Pensamentos líquidos 112

Há fases

Há fases em que a vida de todos os dias me atormenta mais. Fases em que fazer as tarefas quotidianas me corta na pele as marcas de desadequação. Fases em que o trabalho, que às vezes utilizo para compensar outras inexistências, me parece menos fácil de aceitar. Há fases.

Há fases em que, ao tentar escrever uma recomendação para o sistema financeiro, só me apetece gritar o quanto isso me é indiferente. Só me apetece levantar e sair do gabinete para me afastar dessa realidade tangível. Ou só me apetece mudar de documento e escrever o que é, na verdade, muito mais importante.

Há fases em que escondo essa desadequação atrás de graças forçadas ou de risos de véus opacos. E, por isso, continuo. Continuo.

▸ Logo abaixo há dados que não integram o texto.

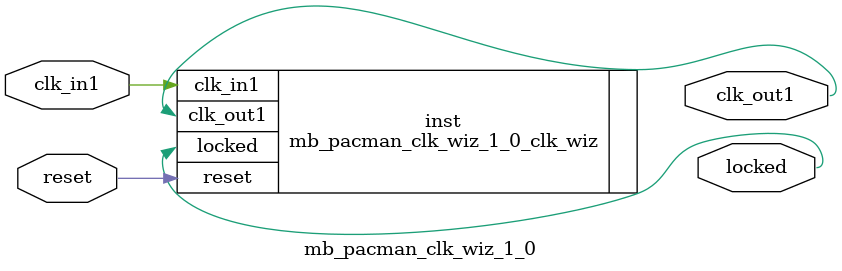
<source format=v>


`timescale 1ps/1ps

(* CORE_GENERATION_INFO = "mb_pacman_clk_wiz_1_0,clk_wiz_v6_0_11_0_0,{component_name=mb_pacman_clk_wiz_1_0,use_phase_alignment=true,use_min_o_jitter=false,use_max_i_jitter=false,use_dyn_phase_shift=false,use_inclk_switchover=false,use_dyn_reconfig=false,enable_axi=0,feedback_source=FDBK_AUTO,PRIMITIVE=MMCM,num_out_clk=1,clkin1_period=10.000,clkin2_period=10.000,use_power_down=false,use_reset=true,use_locked=true,use_inclk_stopped=false,feedback_type=SINGLE,CLOCK_MGR_TYPE=NA,manual_override=false}" *)

module mb_pacman_clk_wiz_1_0 
 (
  // Clock out ports
  output        clk_out1,
  // Status and control signals
  input         reset,
  output        locked,
 // Clock in ports
  input         clk_in1
 );

  mb_pacman_clk_wiz_1_0_clk_wiz inst
  (
  // Clock out ports  
  .clk_out1(clk_out1),
  // Status and control signals               
  .reset(reset), 
  .locked(locked),
 // Clock in ports
  .clk_in1(clk_in1)
  );

endmodule

</source>
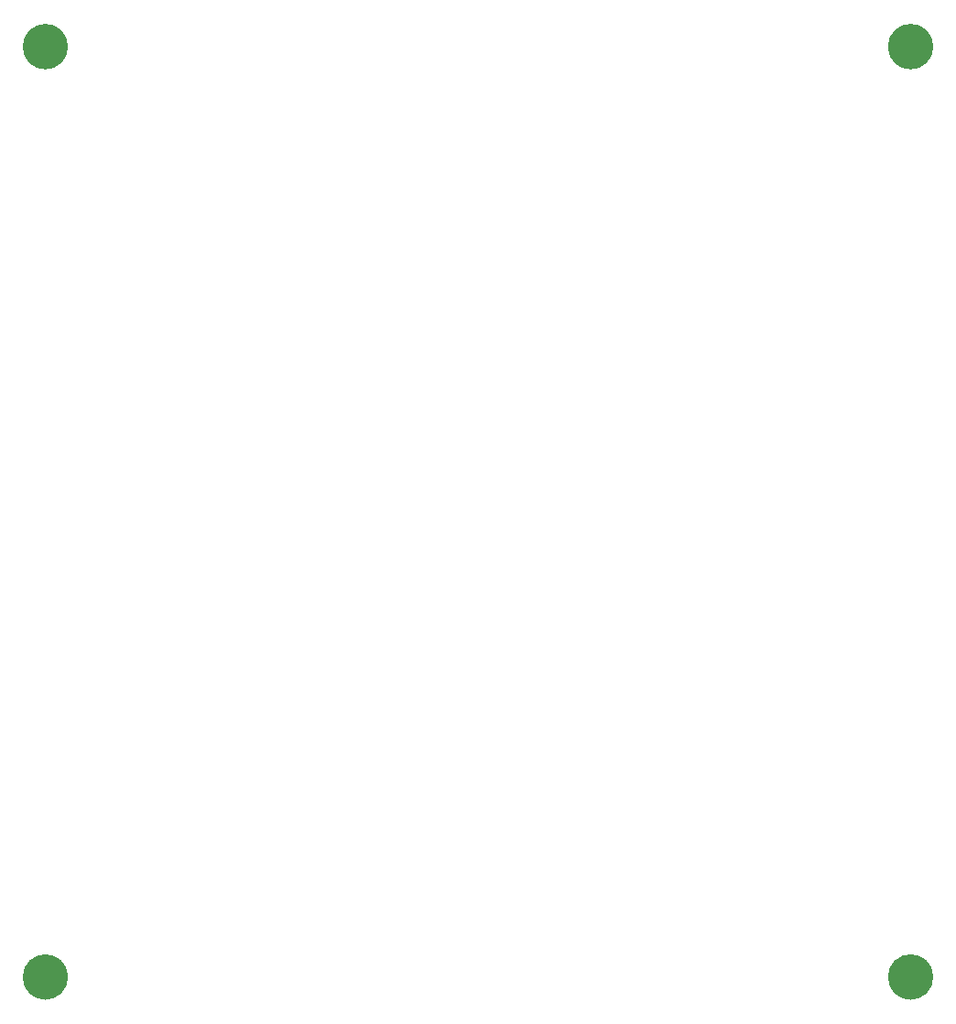
<source format=gbp>
%TF.GenerationSoftware,KiCad,Pcbnew,6.0.11+dfsg-1*%
%TF.CreationDate,2023-05-03T21:30:48-05:00*%
%TF.ProjectId,CubesatPwrBoard,43756265-7361-4745-9077-72426f617264,rev?*%
%TF.SameCoordinates,Original*%
%TF.FileFunction,Paste,Bot*%
%TF.FilePolarity,Positive*%
%FSLAX46Y46*%
G04 Gerber Fmt 4.6, Leading zero omitted, Abs format (unit mm)*
G04 Created by KiCad (PCBNEW 6.0.11+dfsg-1) date 2023-05-03 21:30:48*
%MOMM*%
%LPD*%
G01*
G04 APERTURE LIST*
%ADD10C,2.088486*%
G04 APERTURE END LIST*
D10*
X192544243Y-50500000D02*
G75*
G03*
X192544243Y-50500000I-1044243J0D01*
G01*
X112544243Y-136500000D02*
G75*
G03*
X112544243Y-136500000I-1044243J0D01*
G01*
X112544243Y-50500000D02*
G75*
G03*
X112544243Y-50500000I-1044243J0D01*
G01*
X192544243Y-136500000D02*
G75*
G03*
X192544243Y-136500000I-1044243J0D01*
G01*
M02*

</source>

Continuo porque sei que nas outras fases, em que não consigo escrever, em que não encontro uma música nova e em que estou cansada de procurar, de sempre procurar, preciso de alguma coisa em que consiga ser capaz. Alguma coisa que, pela sua inevitabilidade, me traga qualquer pequeno equilíbrio que não tenho.

Pois. Há fases. E nesta fase em que, apesar das desventuras, ouvi pela primeira vez ao vivo a minha banda de eleição. Fase em que encontrei bandas novas que merecem tanto ser ouvidas. E nesta fase em que, talvez por isso, não precise da muleta do trabalho, é difícil aceitar que tenho que abdicar de tudo isto que é especial por algo tão mundano e que me é tão indiferente.

Sim. Há fases. E agora. Nesta fase, eu só queria voltar a escrever, ao som de quem quero ouvir, ao som de quem faz tanto sentido, mas não é trivial. E queria que isso fosse possível e suficiente.